THAMES Water has admitted bills for millions of customers in the South East will rise by up to a quarter to pay for the proposed super sewer.
The hikes will start in April next year and rise by up to 25 per cent, excluding inflation, by the early 2020s.
In a letter to Hammersmith and Fulham Council, the company said: "I wanted to let you know about a likely increase in wastewater charge from 2014/15... The Thames Tideway Tunnel will enable the UK to meet European environmental standards and all costs will be borne by wastewater customers in the Thames Water area. The latest estimates for the impact of the project on bills would see a rise of up to 25 per cent (excluding inflation) by the early 2020s."
The letter adds the firm ‘fully recognises any increase in bills will be particularly unwelcome over the next few years’.
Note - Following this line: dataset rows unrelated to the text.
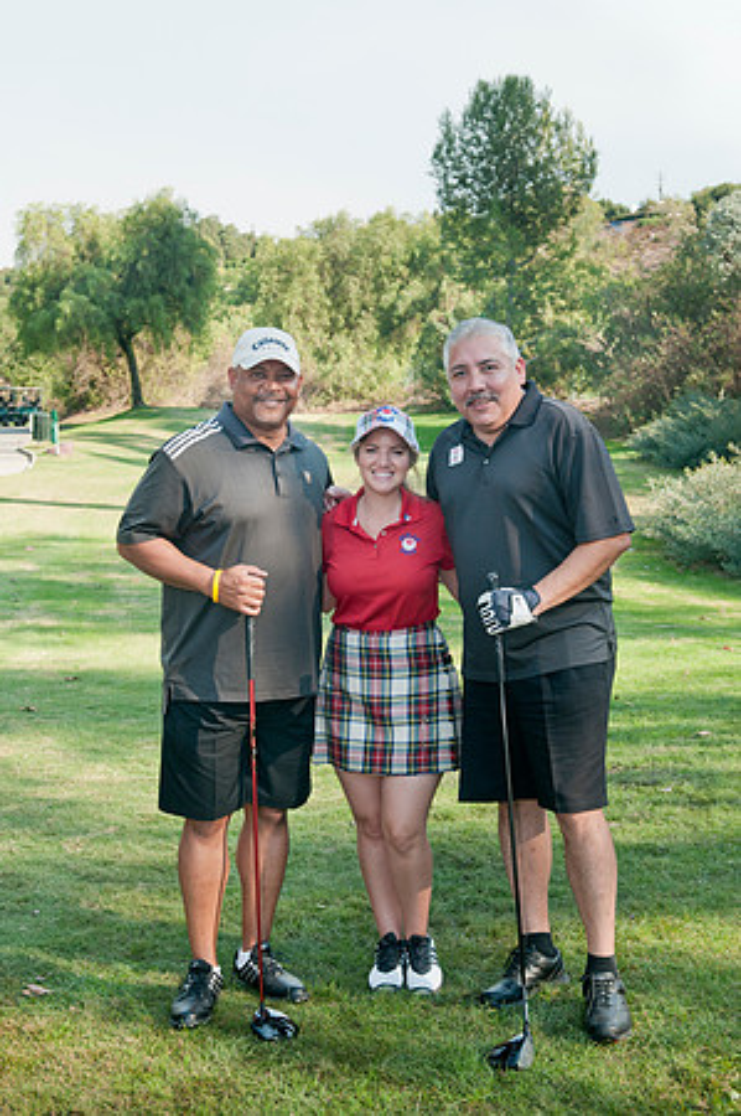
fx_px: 1485
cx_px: 370
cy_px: 558
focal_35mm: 48
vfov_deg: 41.2
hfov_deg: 28.0
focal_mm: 32
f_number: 5.6
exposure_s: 1/100
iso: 250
Carnwath Road in Fulham has been chosen as one of three main sites from which to build the £4.2billion cross-London tunnel.
It is understood the annual hike, which means most customers would pay £80 to £100 more, will never fall back to current levels, even after the 15-mile-long tunnel is completed.
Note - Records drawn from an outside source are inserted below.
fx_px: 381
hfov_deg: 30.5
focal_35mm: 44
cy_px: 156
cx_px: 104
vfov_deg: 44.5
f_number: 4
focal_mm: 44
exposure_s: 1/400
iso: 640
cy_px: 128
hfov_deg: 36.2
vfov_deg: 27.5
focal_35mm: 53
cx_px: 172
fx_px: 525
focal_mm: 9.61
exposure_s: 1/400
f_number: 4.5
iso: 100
Council leader Nicholas Botterill said: “At a time when household budgets are being squeezed like never before it beggars belief that families could be impoverished further with 25 per cent increases in water bills. It is a disgrace that millions of hard-working Britons face massive increases in their water bill due to a tick-box exercise from Brussels.”
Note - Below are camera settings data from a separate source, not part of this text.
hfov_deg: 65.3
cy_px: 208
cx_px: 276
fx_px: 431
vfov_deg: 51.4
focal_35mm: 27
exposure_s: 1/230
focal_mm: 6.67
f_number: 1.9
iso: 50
In Hammersmith and Fulham alone, the council’s water bill is expected to spiral by at least £50,000 a year, while the bill for 17,000 tenants and leaseholders living on housing estates in the area will jump from about £5million to more than £6.2m.
Mr Botterill added: “The Thames Tunnel has far more to do with greed and flawed legislation from Brussels than making the Thames cleaner.
“This grandiose vanity project could be ditched on cost grounds alone but given that we know there are cheaper, greener and far less disruptive ways to make our river cleaner the case for scrapping it now is truly overwhelming.”
In 2011 Lord Selborne’s Thames Tunnel Commission recommended that green infrastructure solutions, also known as sustainable drainage systems (SuDS), should be considered instead of the Thames Tunnel, but this was rejected by Thames Water.